From: Judy Payne (e-mail her)

Re: Paul Nachman's Blog: Assimilation! Hah! Even If They Want To Assimilate, They Can't

Sandra Tsing Loh, reviewing Jonathan Kozol's new book Letters to a Young Teacher for the Atlantic Monthly wrote:

"Meanwhile, the far more vast and gloomy possibility is that most immigrant children will plunge off the college map entirely. In their isolated, maxed-out schools, they won't master the higher-level English they need if they are to succeed." [Tales Out of School, March 2008]

I don't understand this "if they are to succeed" stuff. 

Democrats lionize the immigrants' children uneducated peasant parents for coming to America eager to work as many as three jobs—all for lousy wages.

Their willingness to do menial labor for menial pay (unlike Americans who insist on decent pay for menial jobs) is one off the things that makes them so wonderful to Democrats.  They "do the jobs Americans won't do" as that Los Angeles Times columnist Michael Hiltzik loved to say.

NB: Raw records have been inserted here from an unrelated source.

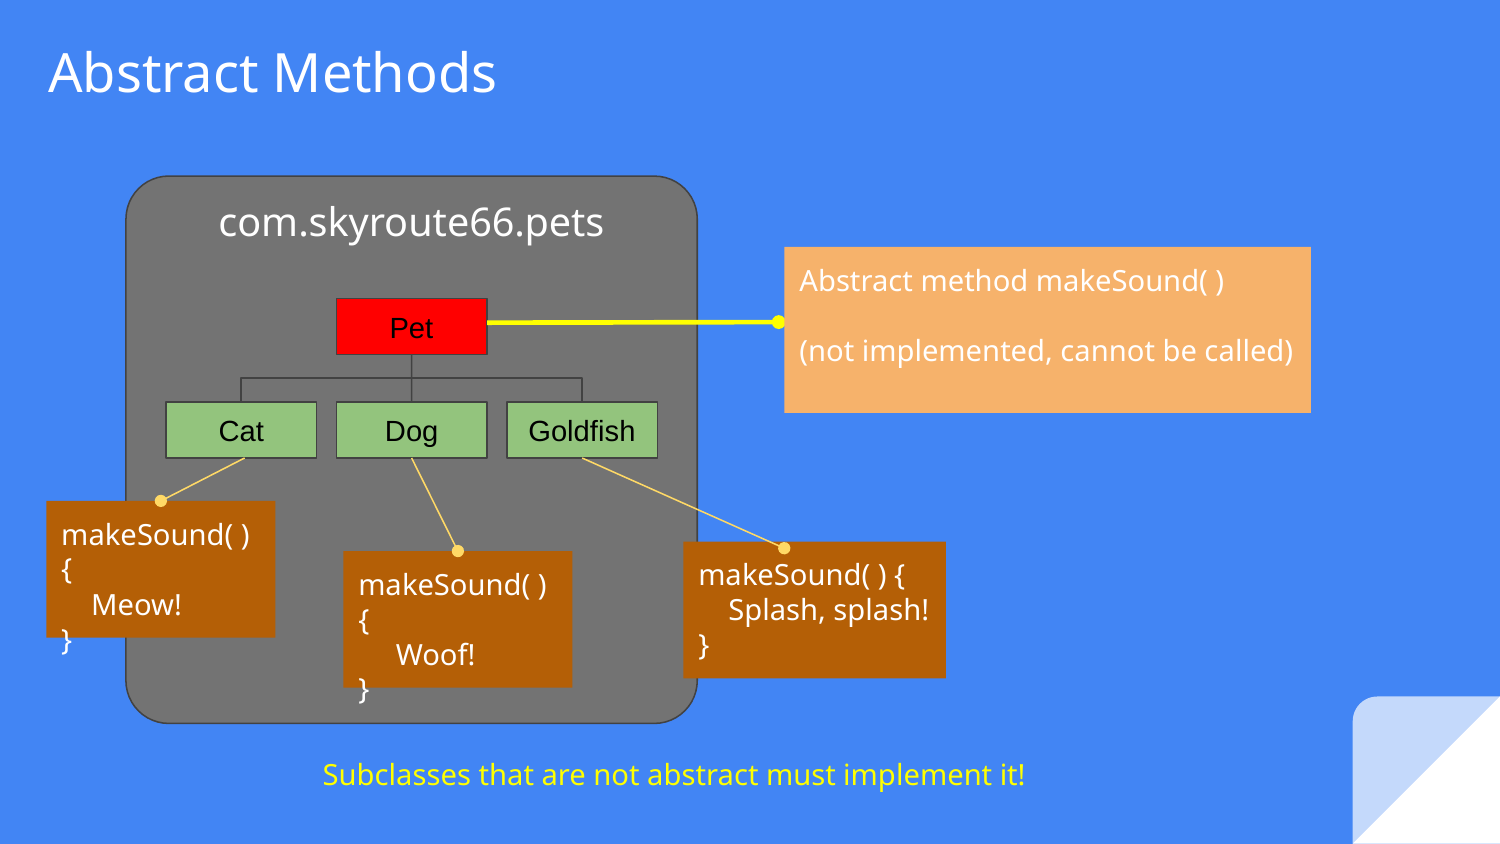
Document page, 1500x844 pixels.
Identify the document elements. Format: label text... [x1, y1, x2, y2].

text_box Abstract method makeSound( ) (not implemented, cannot be called) [784, 246, 1311, 413]
text_box [125, 379, 698, 724]
text_box Subclasses that are not abstract must implement it! [307, 741, 1297, 805]
text_box [142, 176, 681, 185]
text_box Dog [336, 401, 487, 458]
text_box Pet [336, 298, 487, 355]
text_box [413, 325, 698, 508]
text_box makeSound( ) { Splash, splash! } [683, 541, 946, 679]
text_box Goldfish [506, 401, 658, 458]
title Abstract Methods [33, 36, 1452, 119]
text_box Cat [165, 401, 317, 458]
text_box makeSound( ) { Woof! } [343, 551, 573, 688]
text_box com.skyroute66.pets [133, 185, 690, 256]
text_box makeSound( ) { Meow! } [46, 500, 276, 638]
text_box [125, 195, 698, 500]
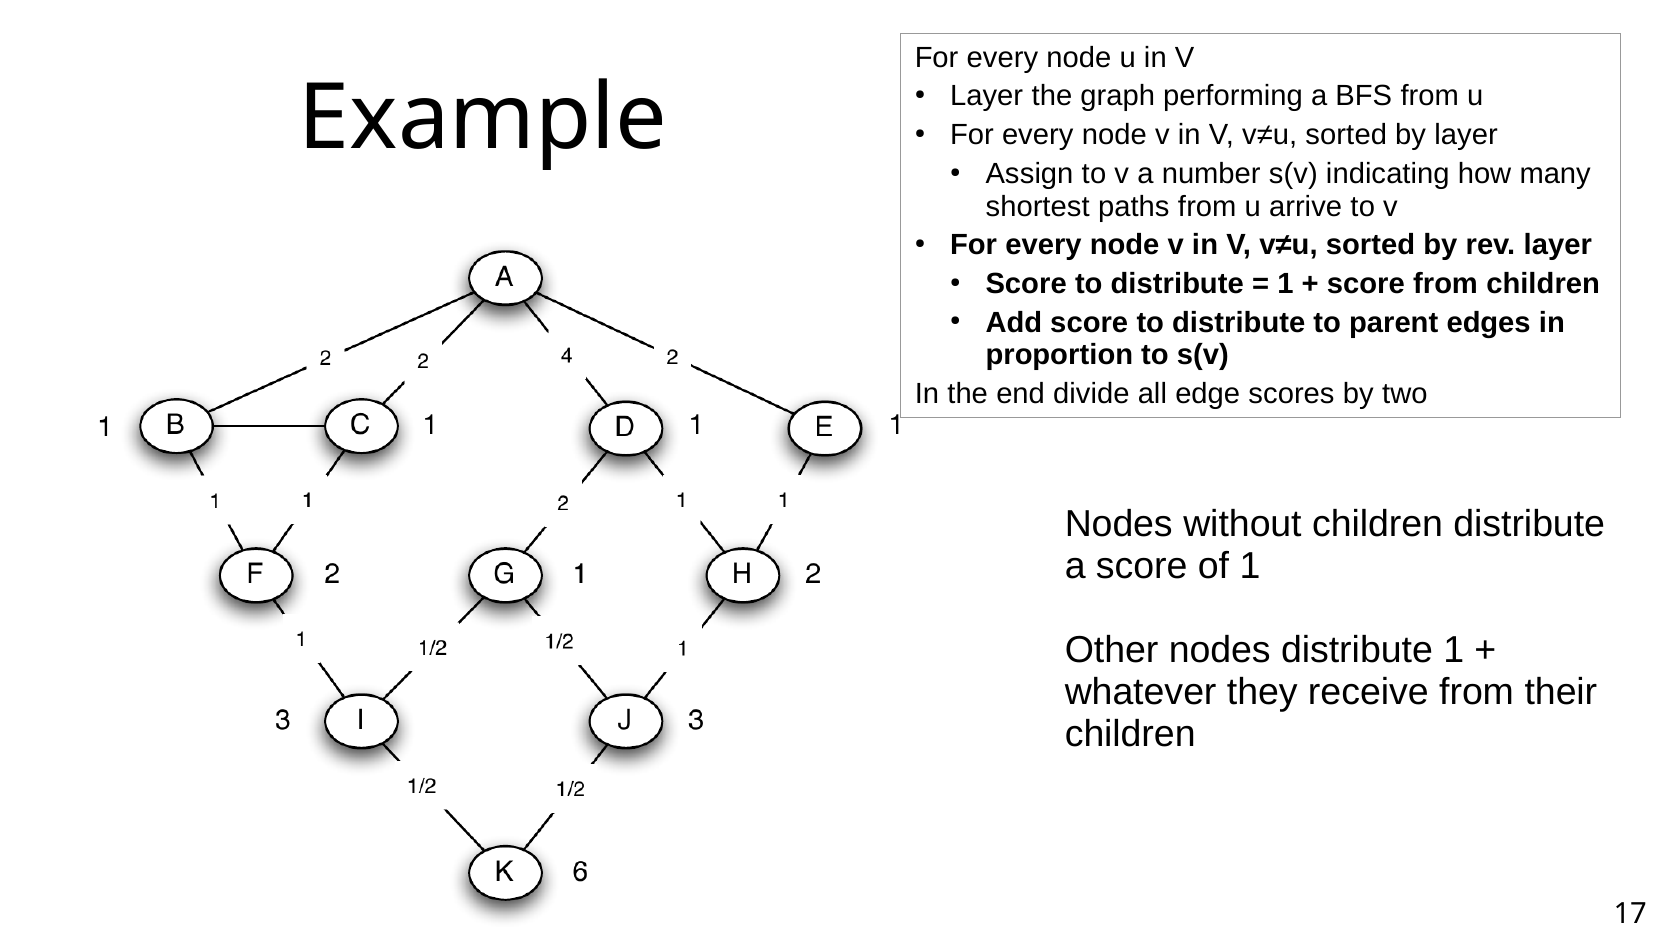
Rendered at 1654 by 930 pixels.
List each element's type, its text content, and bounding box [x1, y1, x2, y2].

text_box Nodes without children distribute a score of 1 Other nodes distribute 1 + whatever they receive from their children [1050, 494, 1621, 762]
title Example [29, 1, 937, 225]
text_box For every node u in V Layer the graph performing a BFS from u For every node v in V, v≠u, sorted by layer Assign to v a number s(v) indicating how many shortest paths from u arrive to v For every node v in V, v≠u, sorted by rev. layer Score to distribute = 1 + score from children Add score to distribute to parent edges in proportion to s(v) In the end divide all edge scores by two [900, 33, 1621, 418]
picture [53, 225, 946, 930]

But if aliens' willingness to work cheap and hard is what makes them so great, why on earth should we educate them?  The whole reason the Democrats love them so much is because they are desperate and therefore hard-working. 

The minute that aliens get a good education, they won't do "the jobs Americans won't do" and the Democrats argument is defeated.

Then we'll have to import another 20 million to take their places. Wouldn't that be grand?

Joe Guzzardi comments: As a twenty-year employee of a California school district, I can say without fear of contradiction that reforming public education to any meaningful degree, as Ms. Loh would like to see happen, is impossible. When presidential candidates talk about improving schools, I laugh out loud.

The first matter of business to make schools better is to close the borders—no new non-English speaking students.

When that happens, we can talk about education reform.